_Selected passage_
::::::
Sunday, December 23, 2007

where my thoughts escape me

I will be celebrating Christmas Saturday, Sunday, Monday, and Tuesday in Hixson, Adairsville, Signal Mountain, and Dalton. There will be more food than I could or should eat, but I will have a go at it. I have gained two brothers, a sister, a nephew, two grandparents, an aunt, an uncle, and countless cousins this go around. Both home and family are fickle concepts. I now split my time between three "homes" when I come back, and I think that some people from my "home" church thought I was breaking in when I showed up late for caroling the other night. All that said, I have had a good time being back in Chattanooga and I miss all that waits for me here, as well as that which does not.
Merry Christmas

Wednesday, December 12, 2007

desesperación, es mas facíl llegar al sol que a... wednesday

Seven hours until my last exam of the week. This has been the craziest three weeks of my life.
ooeeeooo.

Sunday, December 9, 2007

Texture and Taste

Can the words texture and taste be applied to life? I would not like to carry that metaphor any further than saying that I want life to be interesting. I have not decided whether it is my past experiences, some kind of pre-wiring, or current environmental factors which make me the way that I am right now, but of all my motivations and goals in life I ask the question, "But will I be interested, or interesting? Will life have a texture and taste to it that pushes me along?"
::::::
_Record excerpts_
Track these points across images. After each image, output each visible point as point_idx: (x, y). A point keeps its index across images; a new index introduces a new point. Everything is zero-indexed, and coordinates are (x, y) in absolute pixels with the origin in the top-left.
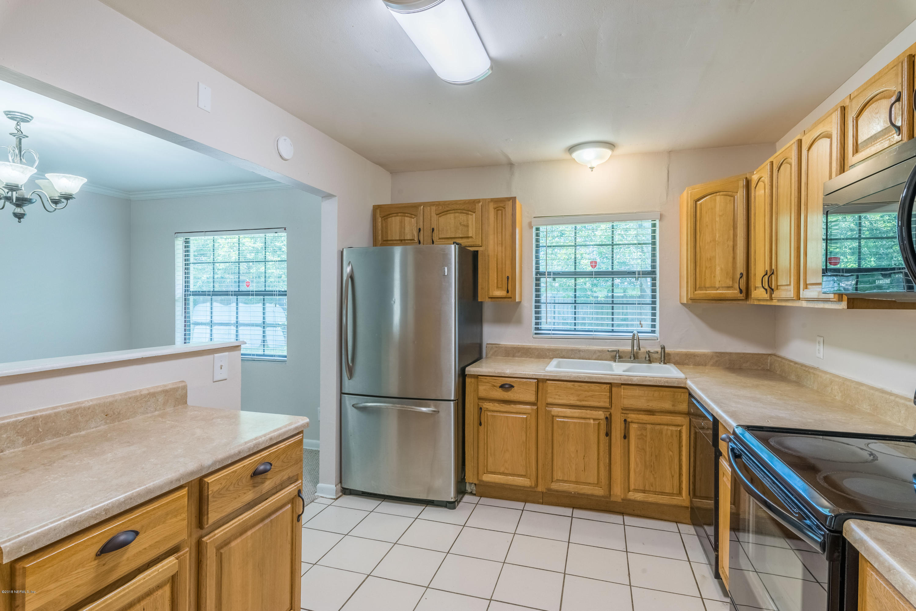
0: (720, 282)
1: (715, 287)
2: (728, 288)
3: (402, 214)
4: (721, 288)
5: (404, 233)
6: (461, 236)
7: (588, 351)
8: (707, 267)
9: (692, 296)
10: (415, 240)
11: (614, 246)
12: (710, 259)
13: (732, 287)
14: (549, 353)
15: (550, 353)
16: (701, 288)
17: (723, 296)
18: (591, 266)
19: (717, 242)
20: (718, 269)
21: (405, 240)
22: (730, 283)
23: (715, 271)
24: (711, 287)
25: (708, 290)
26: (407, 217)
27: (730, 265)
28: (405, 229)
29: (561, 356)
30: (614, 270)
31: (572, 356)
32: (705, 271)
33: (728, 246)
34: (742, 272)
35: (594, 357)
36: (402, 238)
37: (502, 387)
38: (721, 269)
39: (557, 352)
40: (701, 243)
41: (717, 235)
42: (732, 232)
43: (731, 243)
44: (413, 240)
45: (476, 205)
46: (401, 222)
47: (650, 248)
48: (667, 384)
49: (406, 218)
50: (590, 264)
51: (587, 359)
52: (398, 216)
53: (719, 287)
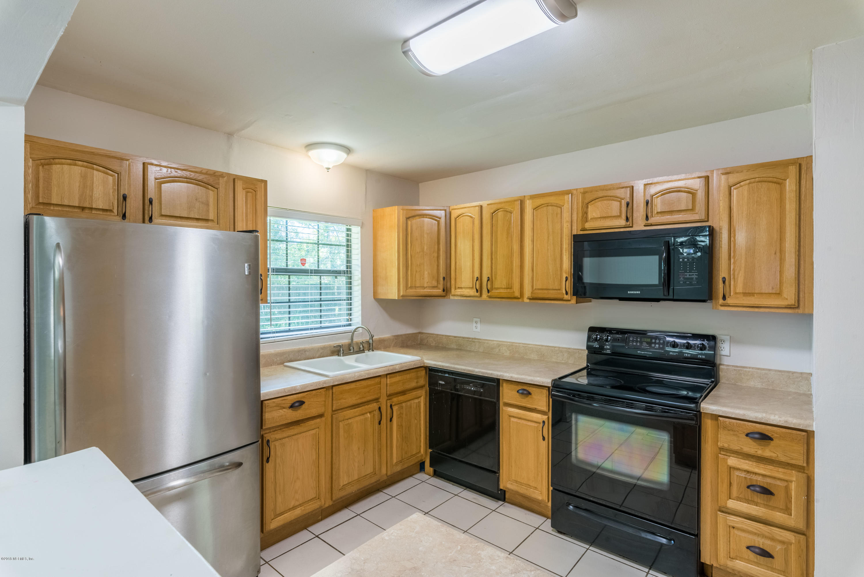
0: (427, 283)
1: (423, 287)
2: (434, 287)
3: (85, 163)
4: (428, 288)
5: (91, 197)
6: (197, 217)
7: (313, 349)
8: (417, 271)
9: (405, 294)
10: (113, 212)
11: (320, 245)
12: (420, 265)
13: (437, 287)
14: (276, 358)
15: (278, 359)
16: (411, 287)
17: (430, 294)
18: (301, 263)
19: (425, 253)
20: (426, 273)
21: (91, 209)
22: (435, 283)
23: (424, 274)
24: (421, 287)
25: (417, 289)
26: (97, 170)
27: (435, 271)
28: (92, 190)
29: (288, 359)
30: (320, 269)
31: (298, 358)
32: (416, 275)
33: (434, 257)
34: (444, 276)
35: (317, 356)
36: (87, 205)
37: (292, 406)
38: (429, 273)
39: (285, 356)
40: (412, 252)
41: (425, 248)
42: (436, 247)
43: (436, 255)
44: (111, 211)
45: (219, 180)
46: (84, 177)
47: (343, 250)
48: (415, 367)
49: (95, 172)
50: (300, 261)
51: (311, 359)
52: (75, 165)
53: (426, 287)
::::::
_Exercise instructions_
Summarize the blog entries above in three sentences.

_Task answer_
The writer plans to celebrate Christmas over four days in Hixson, Adairsville, Signal Mountain, and Dalton, has gained a large new family, and now splits time between three "homes" while enjoying being back in Chattanooga. A December 12 entry notes seven hours left until the week's last exam and calls the past three weeks the craziest of the writer's life. An earlier entry asks whether texture and taste can apply to life, states a wish for life to be interesting, and asks whether life will have a texture and taste that pushes the writer along.